Copy each line from the data that has the word "with" in it.

___ Provided data ___

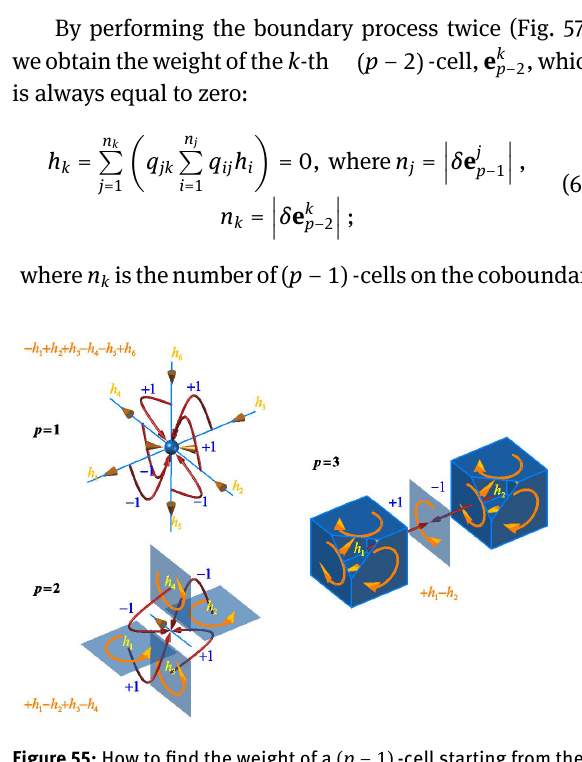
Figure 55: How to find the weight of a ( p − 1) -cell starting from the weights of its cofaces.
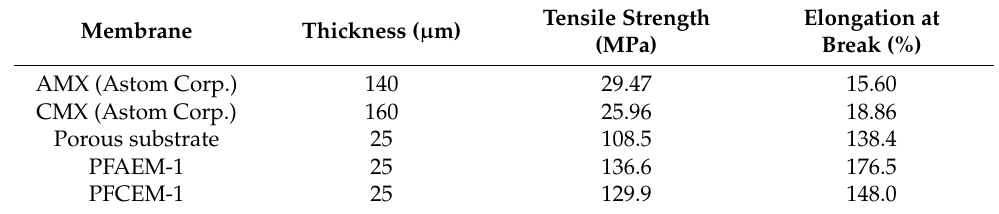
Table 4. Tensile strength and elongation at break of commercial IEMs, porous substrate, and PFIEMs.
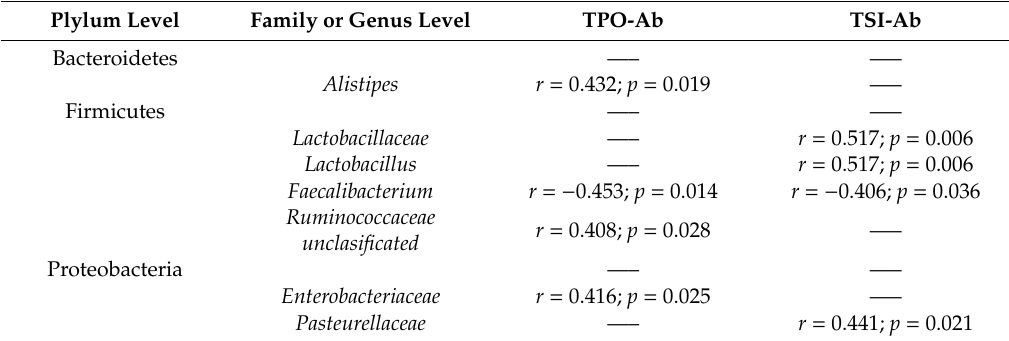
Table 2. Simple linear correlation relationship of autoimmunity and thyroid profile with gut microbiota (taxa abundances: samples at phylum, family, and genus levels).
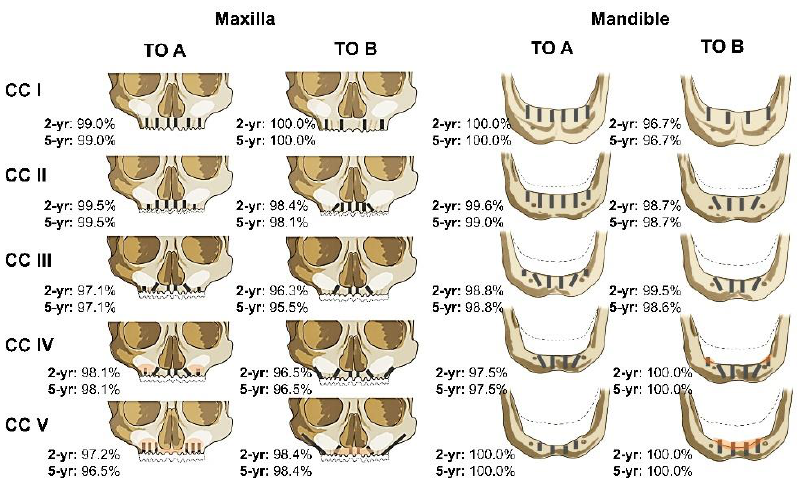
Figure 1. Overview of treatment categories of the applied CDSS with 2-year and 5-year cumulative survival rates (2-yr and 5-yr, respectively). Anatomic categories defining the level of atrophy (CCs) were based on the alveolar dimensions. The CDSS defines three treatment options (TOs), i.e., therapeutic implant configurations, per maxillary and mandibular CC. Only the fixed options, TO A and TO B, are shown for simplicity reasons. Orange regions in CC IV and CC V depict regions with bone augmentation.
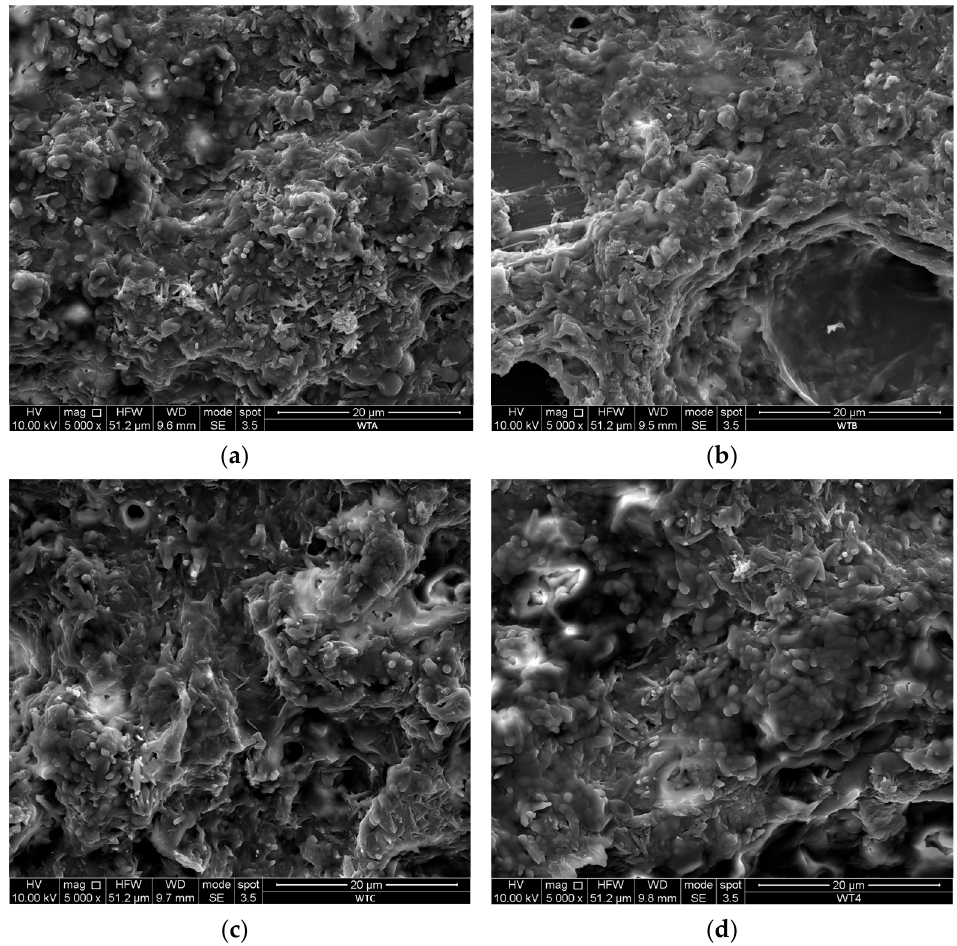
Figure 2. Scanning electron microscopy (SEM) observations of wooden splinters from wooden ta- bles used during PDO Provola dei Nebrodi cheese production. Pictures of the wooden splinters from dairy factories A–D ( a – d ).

___
___ Provided data ___

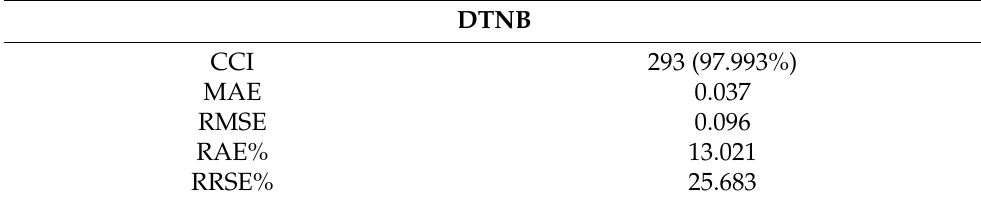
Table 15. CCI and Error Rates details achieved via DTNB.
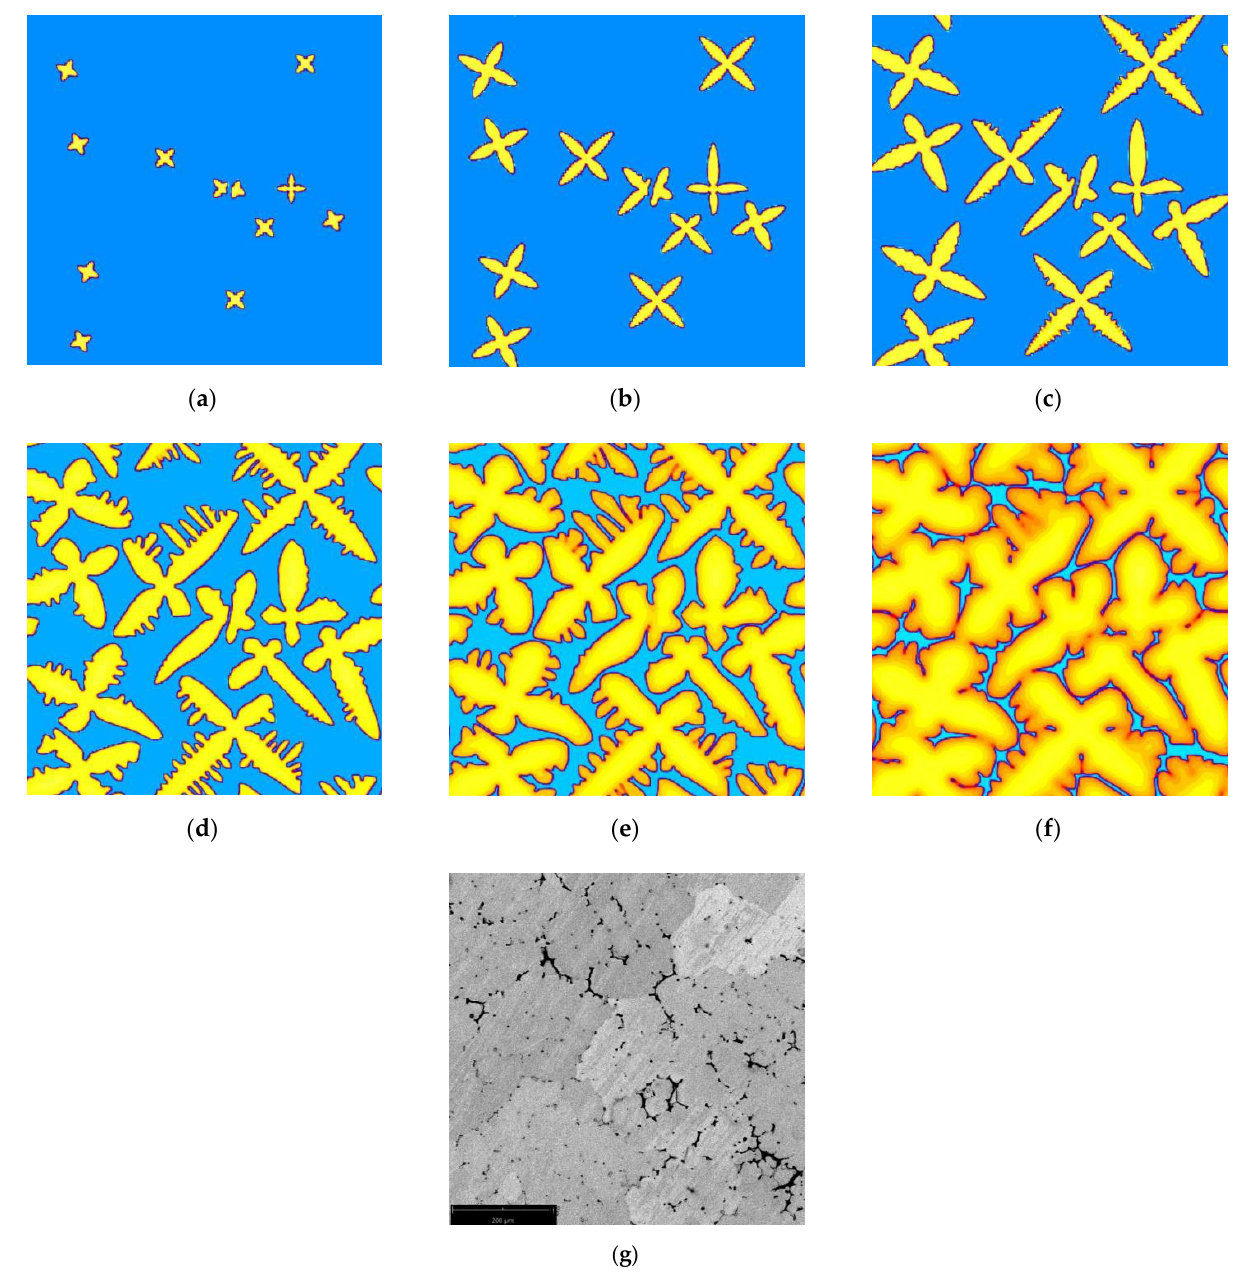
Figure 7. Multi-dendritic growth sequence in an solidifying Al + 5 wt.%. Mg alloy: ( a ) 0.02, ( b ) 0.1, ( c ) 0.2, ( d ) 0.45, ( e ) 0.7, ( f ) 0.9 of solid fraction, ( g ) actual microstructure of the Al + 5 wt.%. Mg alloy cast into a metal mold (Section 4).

___

▶ **Expected answer**:
Table 2. Simple linear correlation relationship of autoimmunity and thyroid profile with gut microbiota (taxa abundances: samples at phylum, family, and genus levels).
Figure 1. Overview of treatment categories of the applied CDSS with 2-year and 5-year cumulative survival rates (2-yr and 5-yr, respectively). Anatomic categories defining the level of atrophy (CCs) were based on the alveolar dimensions. The CDSS defines three treatment options (TOs), i.e., therapeutic implant configurations, per maxillary and mandibular CC. Only the fixed options, TO A and TO B, are shown for simplicity reasons. Orange regions in CC IV and CC V depict regions with bone augmentation.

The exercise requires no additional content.